# Not All Proofs Are Equal: Evaluating LLM Proof Quality Beyond Correctness

This repository contains the code for the NeurIPS 2026 submission **Not All Proofs Are Equal: Evaluating LLM Proof Quality Beyond Correctness**. We include all details necessary for


# Installation

We offer 2 separate ways of installing the `ProofRank` package, dependent on your whether you want to run the benchmark only using an API, or by locally running vLLM instances.

### API Inference

If you plan to only use API calls, you can create an environment and run:

```
pip install .
```

### Local Inference

If you plan to use local vLLM for inference, run:

```
conda install -f environment.yml -n proofrank
```

# Data Setup

### Preparing the raw data

The raw data is a list of objects that should reside within `data/raw/<project>/sample.json`. The only condition is that each entry should include a `problem`, and `problem_id` tags. 

Before running the solvers, you must define a `project` and a `solver` configuration inside `configs/`. Use the included examples as reference. 

### Run the solvers

First, prepare the data using:

```
python ./scripts/process.py --project <project>
```

Then, run the solver with:

```
python ./scripts/run.py --project <project>
```

After the script has finished, finalize the run by postprocessing the solutions:

```
python ./scripts/postprocess.py --project <project>
```

### Running a processor

We run our LLM-as-a-judge through processors, whose configs are specified in `configs/processors/`. Each processor can be run on top of a processed solver run, or on top of another processor.

To do so, run the following command:

```
python ./scripts/judge.py --checker_configs <list of models to use as judges/processors> --setting_config <processor_name>
```

# Running ProofRank

### Conciseness
1. **Prerequisites**
    - Complete the data preparation steps for the `matharena_proofs` (main) project.
2. Run the correctness verification using the `answer_checker` and `completeness_checker` processors.
3. Run the rephraser using the `verbosity_rephraser` processor.

### Computational Ease
1. **Prerequisites**:
    - Complete the data preparation steps for the `matharena_proofs` (main) project.
    - Process the pairs using the ```python ./scripts/data/create_pairwise_judgements.py --project <project>```
2. Run the correctness verification using the `answer_checker` and `completeness_checker` processors.
3. Run the pairwise judge using the `pairwise_computation_tie` processor.

### Cognitive Simplicity
The intstructions here are the same as above, but using the `pairwise_complexity_tie` processor.

### Diversity
1. **Prerequisites**
    - Complete the data preparation steps for the `diversity_samples` project.
    - (Optional) Merge the samples with those from the previous metrics using ```python ./scripts/data/merge_diversity_samples.py```
    - Run the `core_idea` processor on the solutions.
    - Merge them into the data using ```python ./scripts/data/parse_core_ideas.py -i <input_file> -p <processor> -o <output_file>```
2. Run the clustering using the `summary_diversity_clustering_main` processor.
3. Run the correctness verification with the processors `answer_checker_diversity`, `completeness_checker_diversity`


### Adaptivity

1. **Prerequisites**
    - Complete the data preparation steps for the `technique_adaptivity` project.
2. Run the correctness verification with the processors `answer_checker_technique`, `completeness_checker_technique`, and `technique_verifier`.

### Collating Results

You can see the available results by running the following script:

```
python ./scripts/results/eval_package.py
```

# Ablation Studies and Additional Experiments

### Conciseness Calibration (Sec. 4.2)
For this experiment, simply follow the conciseness calibration steps from above, generating the solutions from the `anti_verbosity` and `anti_verbosity_2` projects.

### Clustering Consistency Validation (App.
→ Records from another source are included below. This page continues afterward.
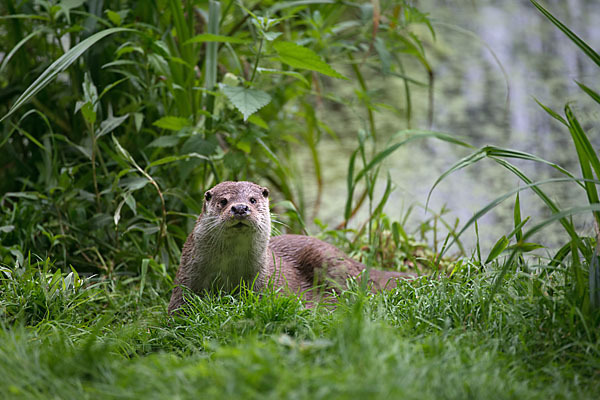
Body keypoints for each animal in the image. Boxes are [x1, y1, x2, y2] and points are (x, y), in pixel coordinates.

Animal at [168, 180, 412, 314]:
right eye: (223, 201)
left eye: (253, 200)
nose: (240, 208)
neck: (227, 272)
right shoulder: (187, 275)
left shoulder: (261, 283)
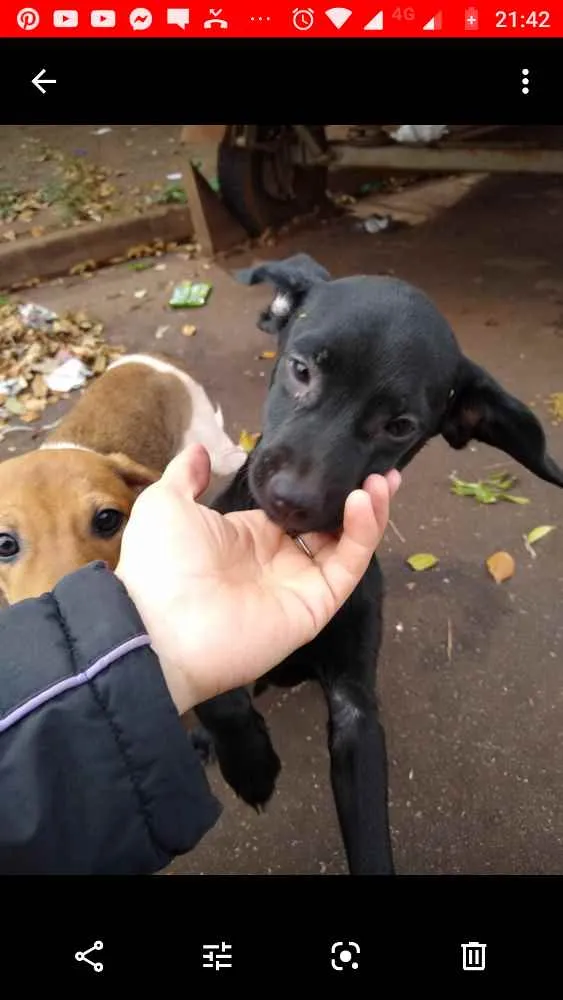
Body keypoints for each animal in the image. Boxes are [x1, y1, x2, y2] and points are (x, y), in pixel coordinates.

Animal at [195, 252, 563, 876]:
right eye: (300, 370)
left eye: (399, 427)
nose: (291, 499)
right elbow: (219, 691)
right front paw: (252, 766)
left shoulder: (355, 708)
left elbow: (369, 829)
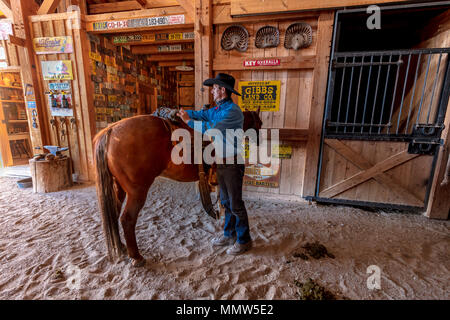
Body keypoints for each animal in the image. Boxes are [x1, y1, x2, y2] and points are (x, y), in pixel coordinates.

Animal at [93, 111, 262, 266]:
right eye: (259, 123)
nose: (259, 142)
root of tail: (111, 130)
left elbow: (225, 204)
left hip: (119, 189)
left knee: (114, 214)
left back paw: (122, 247)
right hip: (137, 192)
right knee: (127, 219)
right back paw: (136, 257)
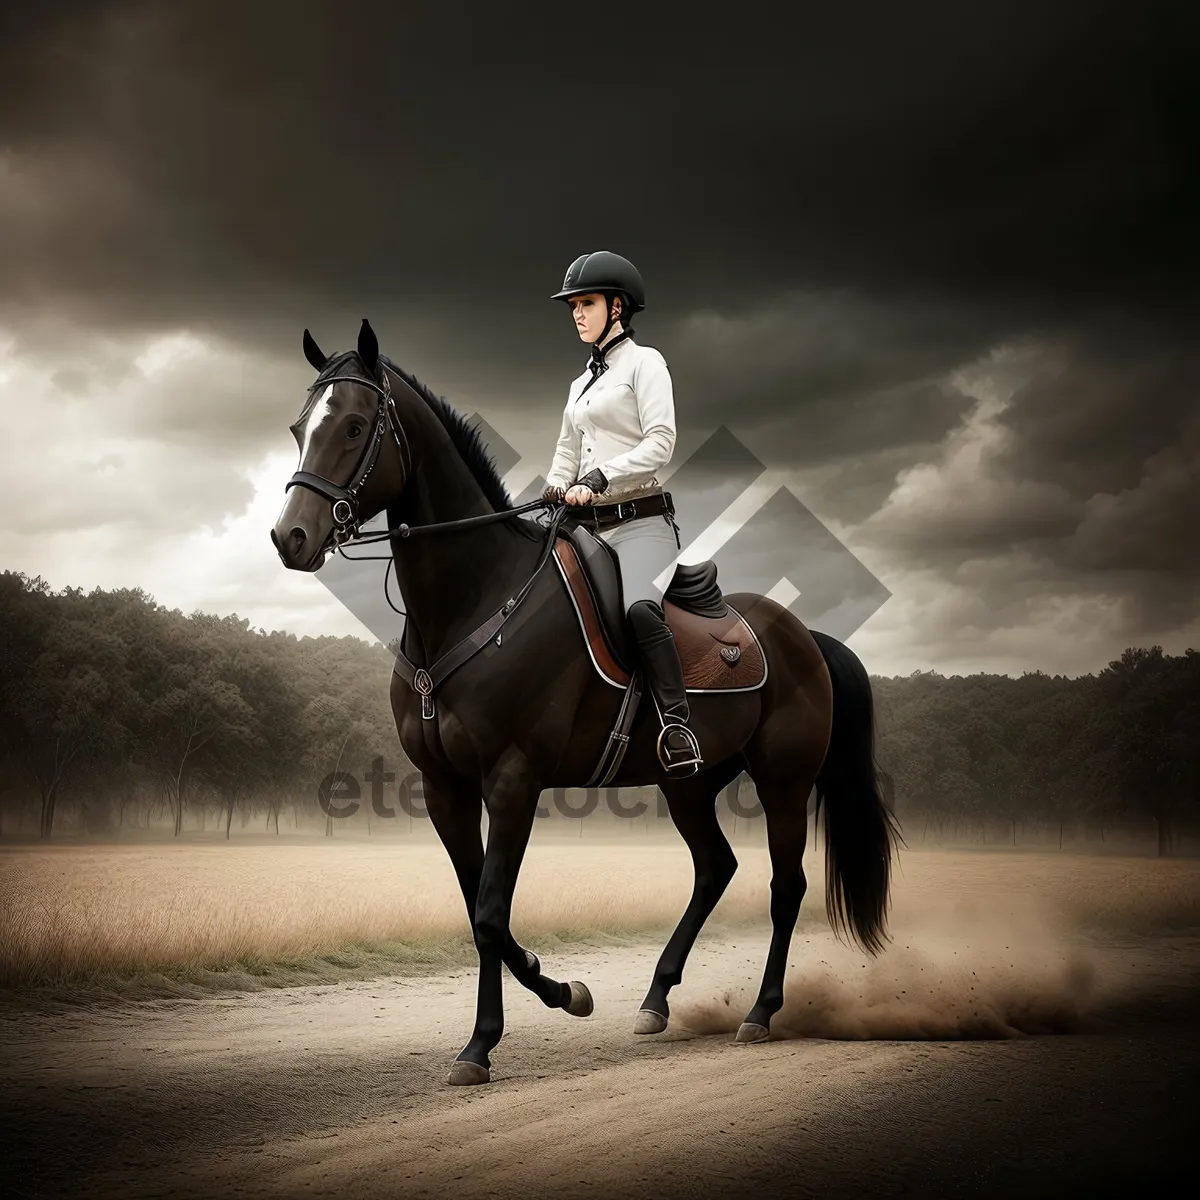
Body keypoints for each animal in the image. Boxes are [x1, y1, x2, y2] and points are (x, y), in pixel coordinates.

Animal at [272, 319, 902, 1089]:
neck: (476, 598)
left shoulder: (513, 779)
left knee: (786, 887)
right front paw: (561, 990)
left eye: (357, 425)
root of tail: (805, 636)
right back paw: (656, 1000)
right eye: (300, 426)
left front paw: (487, 1041)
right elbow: (479, 906)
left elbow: (490, 912)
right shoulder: (445, 786)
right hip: (687, 783)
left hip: (783, 781)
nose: (289, 537)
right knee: (715, 868)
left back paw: (759, 1014)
B.3)
1. Prepare the diversity project, as described above.
2. Sample subsets using ```python ./scripts/data/generate_clustering_subsets.py -i <postprocessed_solutions> -o <output_file>```
3. Run the `sample_summary_diversity_clustering` processor.

### Rephrasing Validity (App. C.2)
Simply run the `verbosity_verifier` processor on top of the `verbosity_rephrase` results.

### Novelty of LLM Solutions (App. C.3)
For this, after preparing the diversity project, use the `summary_diversity_clustering_with_human` processor.


# Replicating our Figures

Inside the `notebooks/` folder, you can use the `plots.ipynb` notebook to re-generate the figures from our paper.